→ **WHAT TO DO**
Return each line of the listing that follows in which the string "size" can be found.

──────── DATA UNDER STUDY

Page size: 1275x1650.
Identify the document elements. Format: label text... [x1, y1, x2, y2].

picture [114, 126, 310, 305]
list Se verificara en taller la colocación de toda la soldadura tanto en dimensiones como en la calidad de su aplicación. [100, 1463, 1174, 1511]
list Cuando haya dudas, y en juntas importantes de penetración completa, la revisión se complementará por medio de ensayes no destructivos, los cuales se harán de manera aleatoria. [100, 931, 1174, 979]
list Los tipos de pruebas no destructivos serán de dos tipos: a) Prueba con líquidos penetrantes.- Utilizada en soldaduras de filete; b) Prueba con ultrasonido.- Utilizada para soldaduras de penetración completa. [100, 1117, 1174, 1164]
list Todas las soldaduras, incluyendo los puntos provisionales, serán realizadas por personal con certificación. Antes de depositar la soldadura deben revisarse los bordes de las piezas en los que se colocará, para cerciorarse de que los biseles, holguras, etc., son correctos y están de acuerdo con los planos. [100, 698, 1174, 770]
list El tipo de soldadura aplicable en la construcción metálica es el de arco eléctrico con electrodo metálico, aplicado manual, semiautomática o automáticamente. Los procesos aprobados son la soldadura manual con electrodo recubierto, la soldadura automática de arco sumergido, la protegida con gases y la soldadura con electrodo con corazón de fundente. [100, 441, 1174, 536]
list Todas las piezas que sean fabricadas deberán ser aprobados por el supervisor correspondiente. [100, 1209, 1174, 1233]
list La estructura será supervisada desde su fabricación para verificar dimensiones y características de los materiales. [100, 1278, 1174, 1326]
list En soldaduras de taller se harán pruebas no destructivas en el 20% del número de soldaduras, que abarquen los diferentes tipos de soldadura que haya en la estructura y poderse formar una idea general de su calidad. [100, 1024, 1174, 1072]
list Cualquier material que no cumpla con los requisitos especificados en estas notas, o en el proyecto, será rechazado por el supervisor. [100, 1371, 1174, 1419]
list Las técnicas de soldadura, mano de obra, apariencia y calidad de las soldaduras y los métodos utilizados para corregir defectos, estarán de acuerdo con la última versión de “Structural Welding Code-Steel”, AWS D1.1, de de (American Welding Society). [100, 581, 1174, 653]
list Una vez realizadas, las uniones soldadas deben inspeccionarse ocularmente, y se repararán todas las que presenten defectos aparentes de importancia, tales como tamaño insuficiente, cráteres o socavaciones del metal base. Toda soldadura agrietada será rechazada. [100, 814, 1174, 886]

────────────────
──────── DATA UNDER STUDY

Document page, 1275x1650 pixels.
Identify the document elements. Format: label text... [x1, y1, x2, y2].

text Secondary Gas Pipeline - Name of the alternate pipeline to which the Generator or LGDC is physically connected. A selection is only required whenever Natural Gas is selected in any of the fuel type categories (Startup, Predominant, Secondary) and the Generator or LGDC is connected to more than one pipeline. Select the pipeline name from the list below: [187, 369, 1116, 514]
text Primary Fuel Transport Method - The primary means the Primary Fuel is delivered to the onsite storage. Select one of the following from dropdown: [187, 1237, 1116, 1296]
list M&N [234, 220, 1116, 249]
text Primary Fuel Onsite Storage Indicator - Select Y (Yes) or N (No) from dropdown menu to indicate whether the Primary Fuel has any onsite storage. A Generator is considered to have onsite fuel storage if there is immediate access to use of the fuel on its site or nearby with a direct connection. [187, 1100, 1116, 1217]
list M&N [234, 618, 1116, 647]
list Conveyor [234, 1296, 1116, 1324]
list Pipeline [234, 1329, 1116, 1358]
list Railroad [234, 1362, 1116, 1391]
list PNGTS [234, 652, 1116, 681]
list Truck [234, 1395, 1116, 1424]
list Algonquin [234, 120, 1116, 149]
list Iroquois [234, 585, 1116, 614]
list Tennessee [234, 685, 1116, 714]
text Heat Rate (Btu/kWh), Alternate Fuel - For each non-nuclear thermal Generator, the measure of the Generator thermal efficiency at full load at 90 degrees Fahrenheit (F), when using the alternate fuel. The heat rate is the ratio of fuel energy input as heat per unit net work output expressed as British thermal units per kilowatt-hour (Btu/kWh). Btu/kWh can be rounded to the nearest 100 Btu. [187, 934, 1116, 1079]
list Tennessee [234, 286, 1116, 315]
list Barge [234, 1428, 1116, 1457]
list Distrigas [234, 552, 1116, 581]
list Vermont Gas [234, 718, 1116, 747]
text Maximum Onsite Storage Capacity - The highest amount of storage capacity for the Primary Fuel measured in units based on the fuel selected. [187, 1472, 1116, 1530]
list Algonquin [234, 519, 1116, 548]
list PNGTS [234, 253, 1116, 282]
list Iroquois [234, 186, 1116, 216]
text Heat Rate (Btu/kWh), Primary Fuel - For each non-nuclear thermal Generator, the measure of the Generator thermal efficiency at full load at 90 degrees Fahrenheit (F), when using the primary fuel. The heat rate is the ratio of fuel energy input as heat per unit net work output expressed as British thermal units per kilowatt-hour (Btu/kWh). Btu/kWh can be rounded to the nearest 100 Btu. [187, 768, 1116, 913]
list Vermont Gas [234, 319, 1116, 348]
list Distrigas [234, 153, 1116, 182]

────────────────
──────── DATA UNDER STUDY

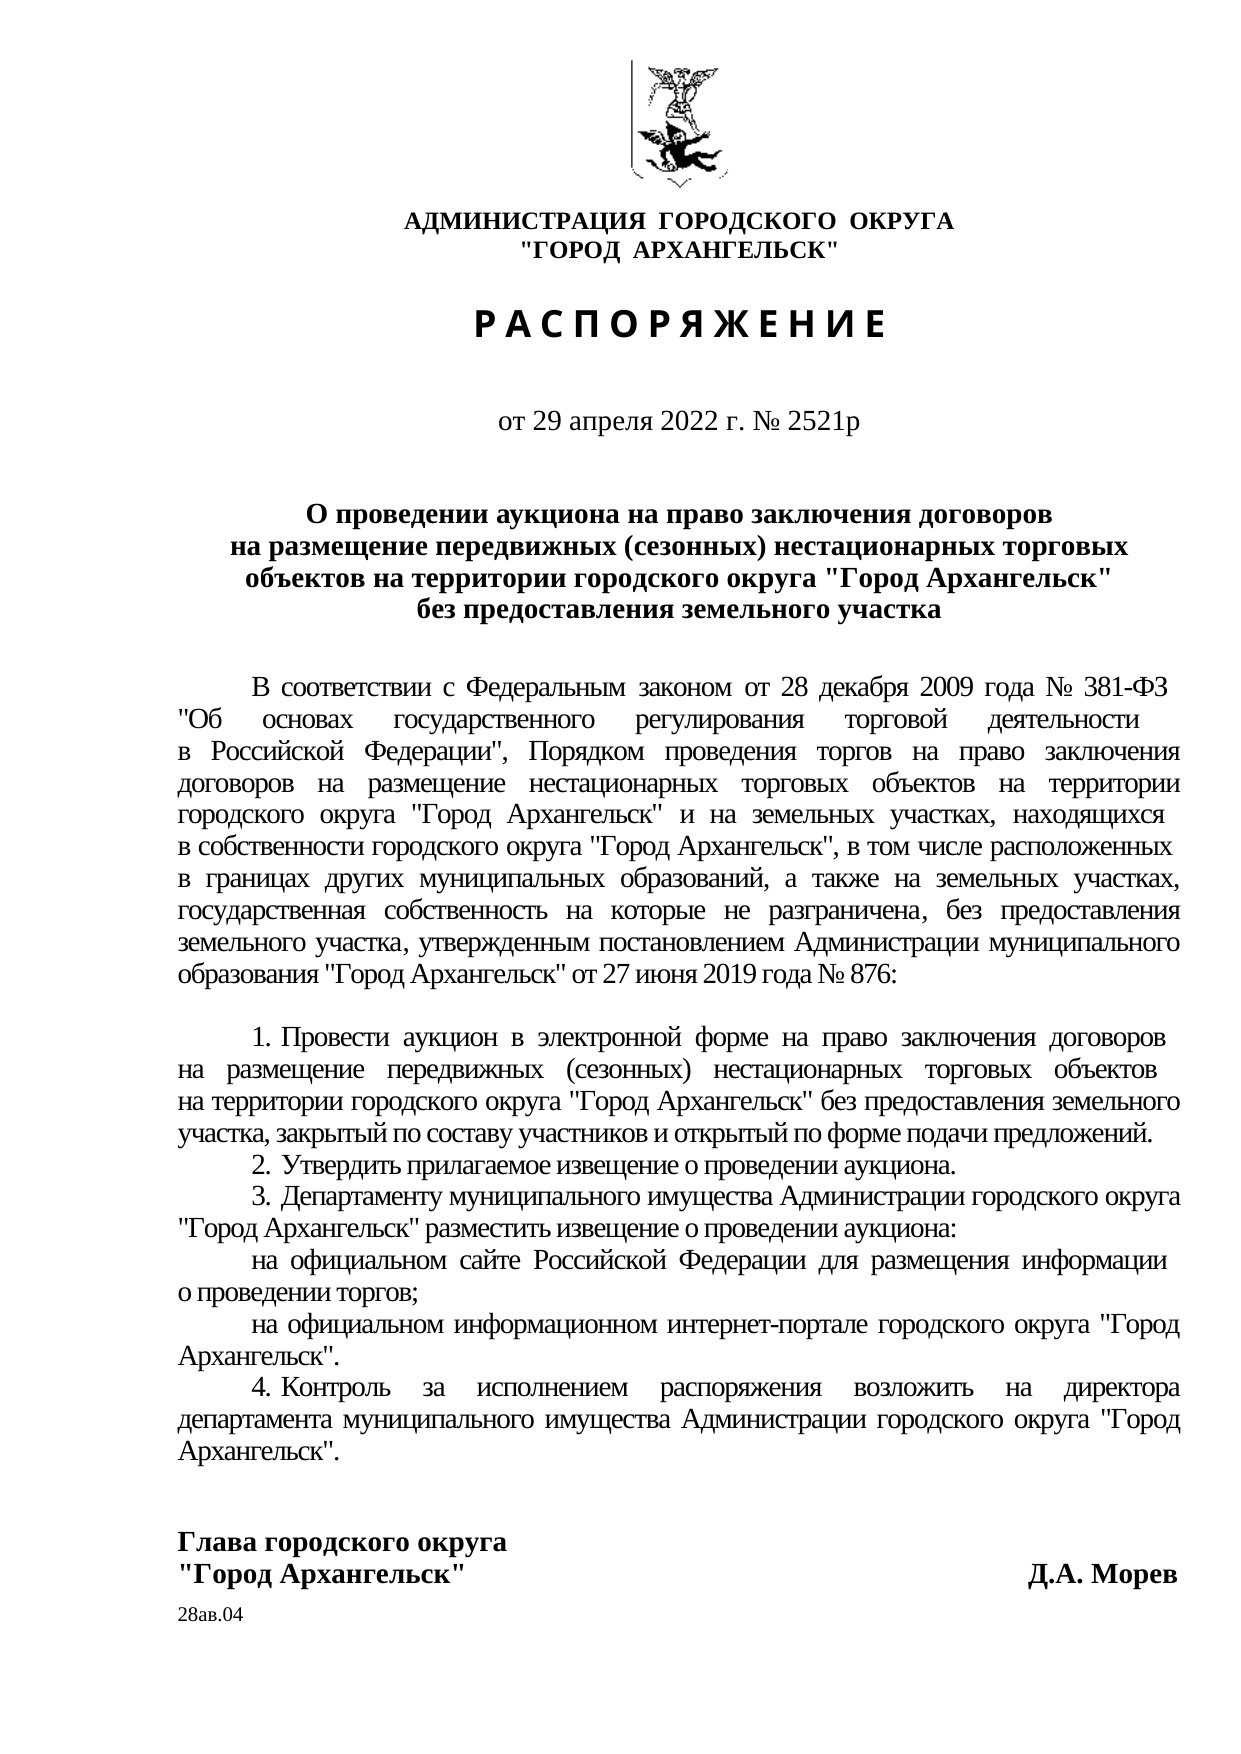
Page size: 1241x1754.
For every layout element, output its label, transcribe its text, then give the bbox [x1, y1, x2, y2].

────────────────

→ **REPLY TO THE TASK**
Page size: 1275x1650.
Page size: 1241x1754.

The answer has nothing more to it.